START Recorded data
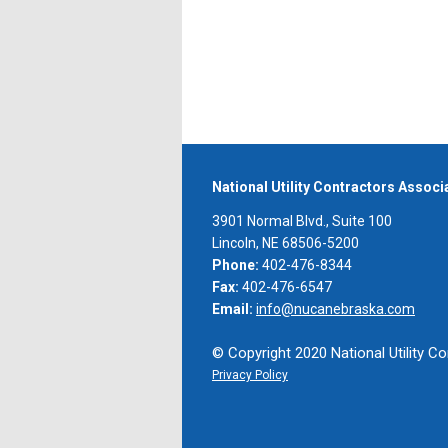
National Utility Contractors Assoc
3901 Normal Blvd., Suite 100
Lincoln, NE 68506-5200
Phone:
402-476-8344
Fax:
402-476-6547
Email:
info@nucanebraska.com
© Copyright 2020 National Utility Co
Privacy Policy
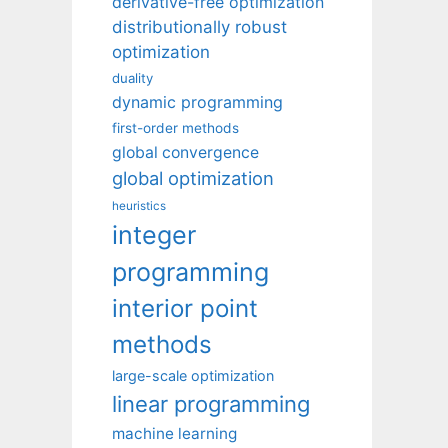
derivative-free optimization
distributionally robust
optimization
duality
dynamic programming
first-order methods
global convergence
global optimization
heuristics
integer
programming
interior point
methods
large-scale optimization
linear programming
machine learning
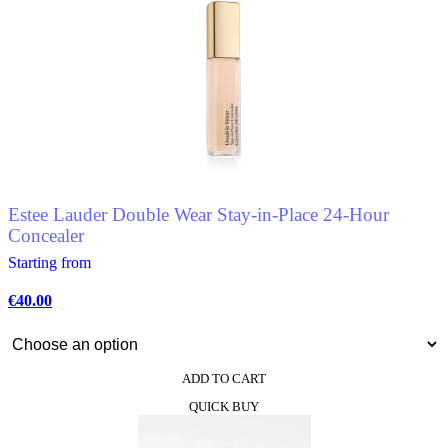
has
multiple
variants.
The
options
may
be
chosen
on
the
product
Estee Lauder Double Wear Stay-in-Place 24-Hour
page
Concealer
Starting from
€
40.00
ADD TO CART
This
QUICK BUY
product
has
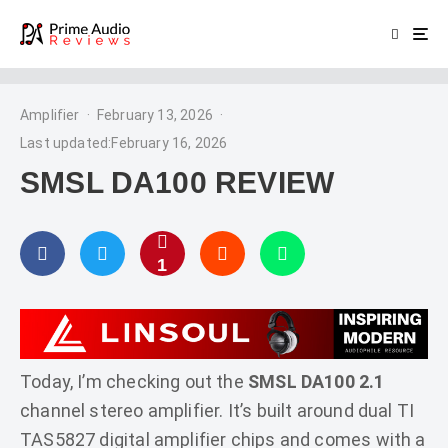
Amplifier
·
February 13, 2026
·
Last updated:
February 16, 2026
SMSL DA100 REVIEW
1
Today, I’m checking out the
SMSL DA100 2.1
channel stereo amplifier. It’s built around dual TI
TAS5827 digital amplifier chips and comes with a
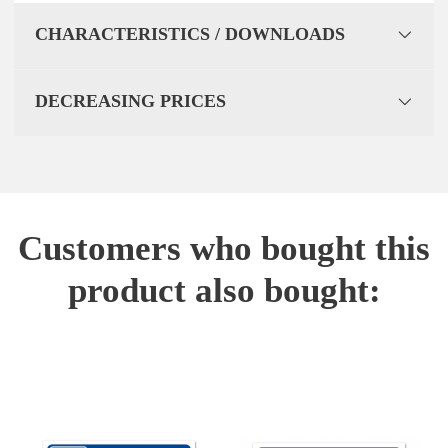
CHARACTERISTICS / DOWNLOADS
DECREASING PRICES
Customers who bought this
product also bought:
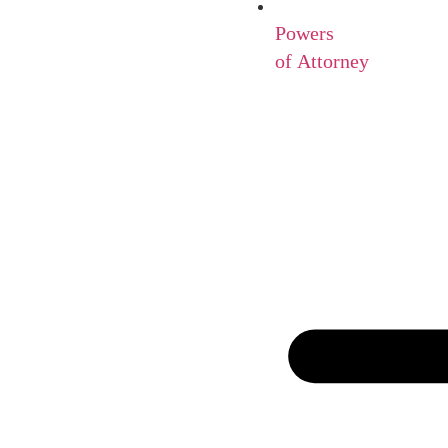
Powers
of Attorney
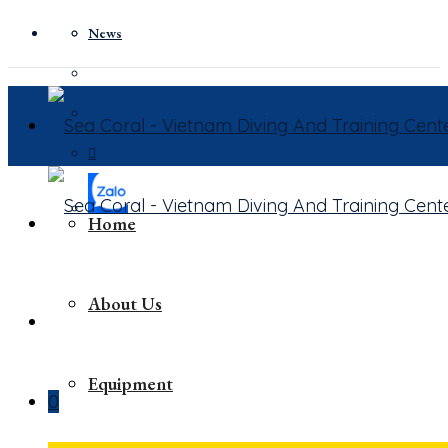
News
Home
About Us
Equipment
0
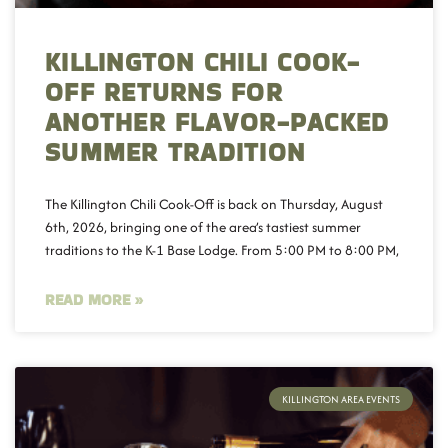
KILLINGTON CHILI COOK-
OFF RETURNS FOR
ANOTHER FLAVOR-PACKED
SUMMER TRADITION
The Killington Chili Cook-Off is back on Thursday, August
6th, 2026, bringing one of the area’s tastiest summer
traditions to the K-1 Base Lodge. From 5:00 PM to 8:00 PM,
READ MORE »
KILLINGTON AREA EVENTS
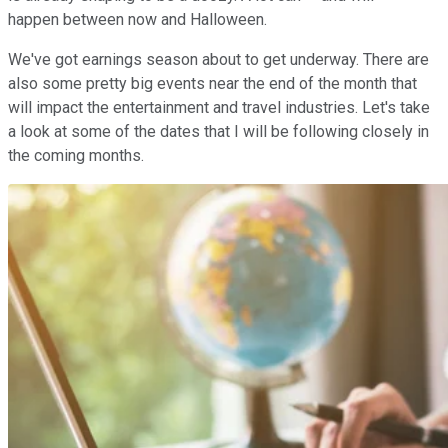
happen between now and Halloween.
We've got earnings season about to get underway. There are
also some pretty big events near the end of the month that
will impact the entertainment and travel industries. Let's take
a look at some of the dates that I will be following closely in
the coming months.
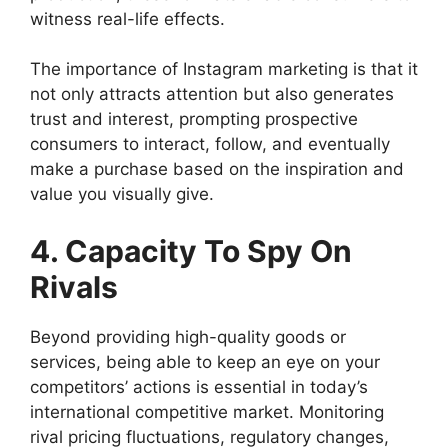
witness real-life effects.
The importance of Instagram marketing is that it
not only attracts attention but also generates
trust and interest, prompting prospective
consumers to interact, follow, and eventually
make a purchase based on the inspiration and
value you visually give.
4. Capacity To Spy On
Rivals
Beyond providing high-quality goods or
services, being able to keep an eye on your
competitors’ actions is essential in today’s
international competitive market. Monitoring
rival pricing fluctuations, regulatory changes,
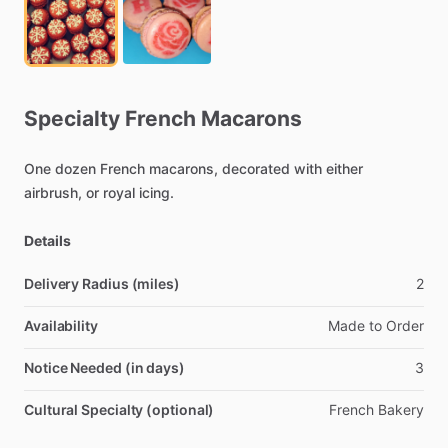
Specialty
French
Macarons
One
dozen
French
macarons,
decorated
with
either
airbrush,
or
royal
icing.
Details
Delivery Radius (miles)
2
Availability
Made
to
Order
Notice Needed (in days)
3
Cultural Specialty (optional)
French
Bakery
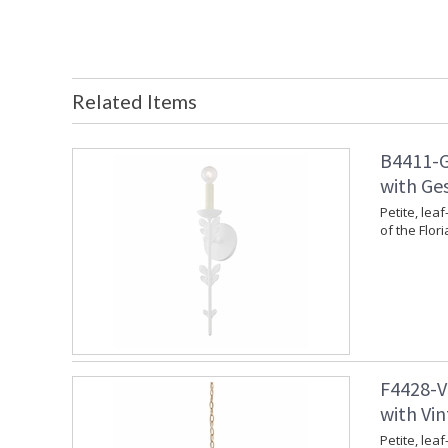
Related Items
B4411-G
with Ges
Petite, leaf
of the Flori
F4428-V
with Vin
Petite, leaf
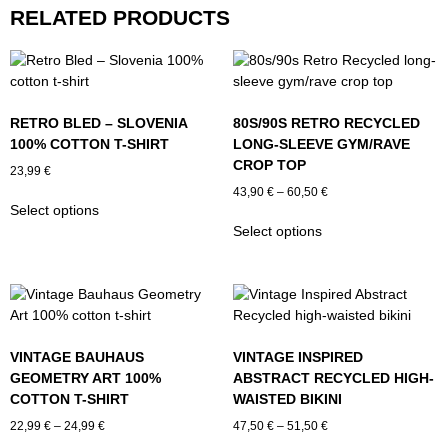
RELATED PRODUCTS
RETRO BLED – SLOVENIA
80S/90S RETRO RECYCLED
100% COTTON T-SHIRT
LONG-SLEEVE GYM/RAVE
CROP TOP
23,99
€
Price
43,90
€
–
60,50
€
This
Select options
range:
product
This
43,90 €
Select options
has
product
through
multiple
has
60,50 €
variants.
multiple
The
variants.
options
The
may
options
VINTAGE BAUHAUS
VINTAGE INSPIRED
be
may
GEOMETRY ART 100%
ABSTRACT RECYCLED HIGH-
chosen
be
COTTON T-SHIRT
WAISTED BIKINI
on
chosen
Price
Price
the
on
22,99
€
–
24,99
€
47,50
€
–
51,50
€
range:
range:
product
the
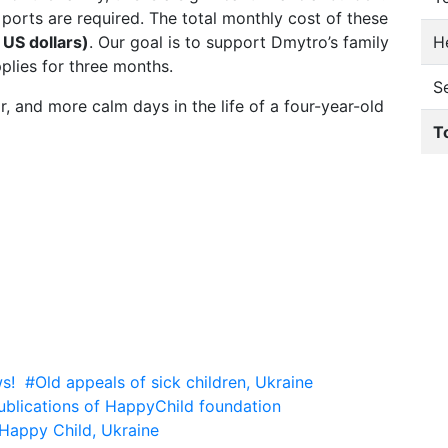
ports are required. The total monthly cost of these
He
US dollars)
. Our goal is to support Dmytro’s family
plies for three months.
S
r, and more calm days in the life of a four-year-old
T
s!
#Old appeals of sick children, Ukraine
ublications of HappyChild foundation
Happy Child, Ukraine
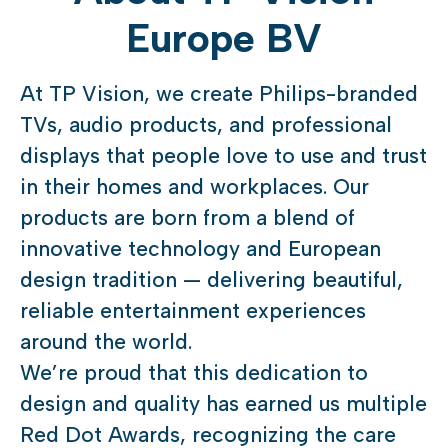
Europe BV
At TP Vision, we create Philips-branded
TVs, audio products, and professional
displays that people love to use and trust
in their homes and workplaces. Our
products are born from a blend of
innovative technology and European
design tradition — delivering beautiful,
reliable entertainment experiences
around the world.
We’re proud that this dedication to
design and quality has earned us multiple
Red Dot Awards, recognizing the care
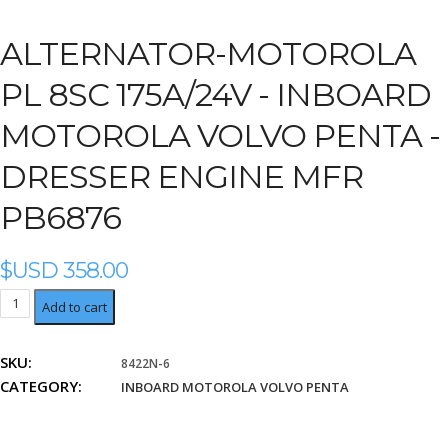
ALTERNATOR-MOTOROLA
PL 8SC 175A/24V -
INBOARD
MOTOROLA VOLVO PENTA -
DRESSER ENGINE MFR
PB6876
$USD
358.00
Dresser
Add to cart
Engine
Mfr
SKU:
8422N-6
PB6876
CATEGORY:
quantity
INBOARD MOTOROLA VOLVO PENTA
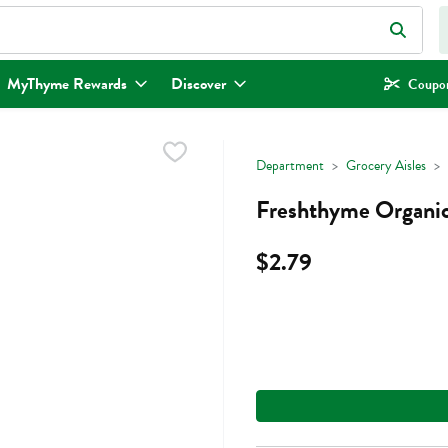
eld is used to search for items. Type your search term to find items.
MyThyme Rewards
Discover
Coupon
Department
Grocery Aisles
Freshthyme Organic
$2.79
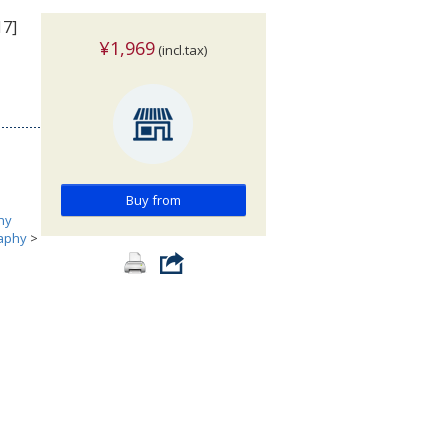
17]
¥1,969
(incl.tax)
Buy from
hy
aphy
>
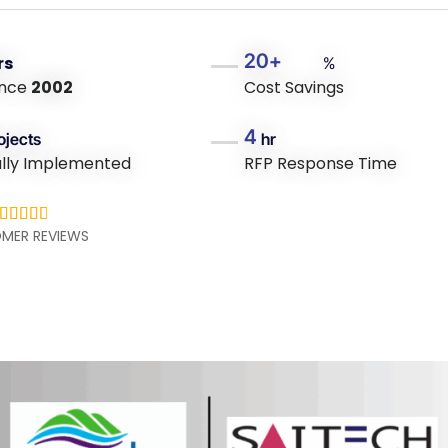
20+
rs
%
ince
2002
Cost Savings
4
ojects
hr
ully Implemented
RFP Response Time





MER REVIEWS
END Recorded data
→ Request
Write out the text of all the rows above again, swapping "Grocery Aisles" for "Store Aisles" and keeping everything else the same. Leave the pictures out.

→ Finished task
National Utility Contractors Assoc
3901 Normal Blvd., Suite 100
Lincoln, NE 68506-5200
Phone:
402-476-8344
Fax:
402-476-6547
Email:
info@nucanebraska.com
© Copyright 2020 National Utility Co
Privacy Policy
derivative-free optimization
distributionally robust
optimization
duality
dynamic programming
first-order methods
global convergence
global optimization
heuristics
integer
programming
interior point
methods
large-scale optimization
linear programming
machine learning
has
multiple
variants.
The
options
may
be
chosen
on
the
product
Estee Lauder Double Wear Stay-in-Place 24-Hour
page
Concealer
Starting from
€
40.00
ADD TO CART
This
QUICK BUY
product
has
Amplifier
·
February 13, 2026
·
Last updated:
February 16, 2026
SMSL DA100 REVIEW
1
Today, I’m checking out the
SMSL DA100 2.1
channel stereo amplifier. It’s built around dual TI
TAS5827 digital amplifier chips and comes with a
CHARACTERISTICS / DOWNLOADS
DECREASING PRICES
Customers who bought this
product also bought:
Powers
of Attorney
News
Home
About Us
Equipment
0
KILLINGTON CHILI COOK-
OFF RETURNS FOR
ANOTHER FLAVOR-PACKED
SUMMER TRADITION
The Killington Chili Cook-Off is back on Thursday, August
6th, 2026, bringing one of the area’s tastiest summer
traditions to the K-1 Base Lodge. From 5:00 PM to 8:00 PM,
READ MORE »
KILLINGTON AREA EVENTS
happen between now and Halloween.
We've got earnings season about to get underway. There are
also some pretty big events near the end of the month that
will impact the entertainment and travel industries. Let's take
a look at some of the dates that I will be following closely in
the coming months.
witness real-life effects.
The importance of Instagram marketing is that it
not only attracts attention but also generates
trust and interest, prompting prospective
consumers to interact, follow, and eventually
make a purchase based on the inspiration and
value you visually give.
4. Capacity To Spy On
Rivals
Beyond providing high-quality goods or
services, being able to keep an eye on your
competitors’ actions is essential in today’s
international competitive market. Monitoring
rival pricing fluctuations, regulatory changes,
Specialty
French
Macarons
One
dozen
French
macarons,
decorated
with
either
airbrush,
or
royal
icing.
Details
Delivery Radius (miles)
2
Availability
Made
to
Order
Notice Needed (in days)
3
Cultural Specialty (optional)
French
Bakery
Related Items
B4411-G
with Ges
Petite, leaf
of the Flori
F4428-V
with Vin
Petite, leaf
RELATED PRODUCTS
RETRO BLED – SLOVENIA
80S/90S RETRO RECYCLED
100% COTTON T-SHIRT
LONG-SLEEVE GYM/RAVE
CROP TOP
23,99
€
Price
43,90
€
–
60,50
€
This
Select options
range:
product
This
43,90 €
Select options
has
product
through
multiple
has
60,50 €
variants.
multiple
The
variants.
options
The
may
options
VINTAGE BAUHAUS
VINTAGE INSPIRED
be
may
GEOMETRY ART 100%
ABSTRACT RECYCLED HIGH-
chosen
be
COTTON T-SHIRT
WAISTED BIKINI
on
chosen
Price
Price
the
on
22,99
€
–
24,99
€
47,50
€
–
51,50
€
range:
range:
product
the
ports are required. The total monthly cost of these
He
US dollars)
. Our goal is to support Dmytro’s family
plies for three months.
S
r, and more calm days in the life of a four-year-old
T
s!
#Old appeals of sick children, Ukraine
ublications of HappyChild foundation
Happy Child, Ukraine
Europe BV
At TP Vision, we create Philips-branded
TVs, audio products, and professional
displays that people love to use and trust
in their homes and workplaces. Our
products are born from a blend of
innovative technology and European
design tradition — delivering beautiful,
reliable entertainment experiences
around the world.
We’re proud that this dedication to
design and quality has earned us multiple
Red Dot Awards, recognizing the care
ALTERNATOR-MOTOROLA
PL 8SC 175A/24V -
INBOARD
MOTOROLA VOLVO PENTA -
DRESSER ENGINE MFR
PB6876
$USD
358.00
Dresser
Add to cart
Engine
Mfr
SKU:
8422N-6
PB6876
CATEGORY:
quantity
INBOARD MOTOROLA VOLVO PENTA
eld is used to search for items. Type your search term to find items.
MyThyme Rewards
Discover
Coupon
Department
Store Aisles
Freshthyme Organic
$2.79
17]
¥1,969
(incl.tax)
Buy from
hy
aphy
>
20+
rs
%
ince
2002
Cost Savings
4
ojects
hr
ully Implemented
RFP Response Time





MER REVIEWS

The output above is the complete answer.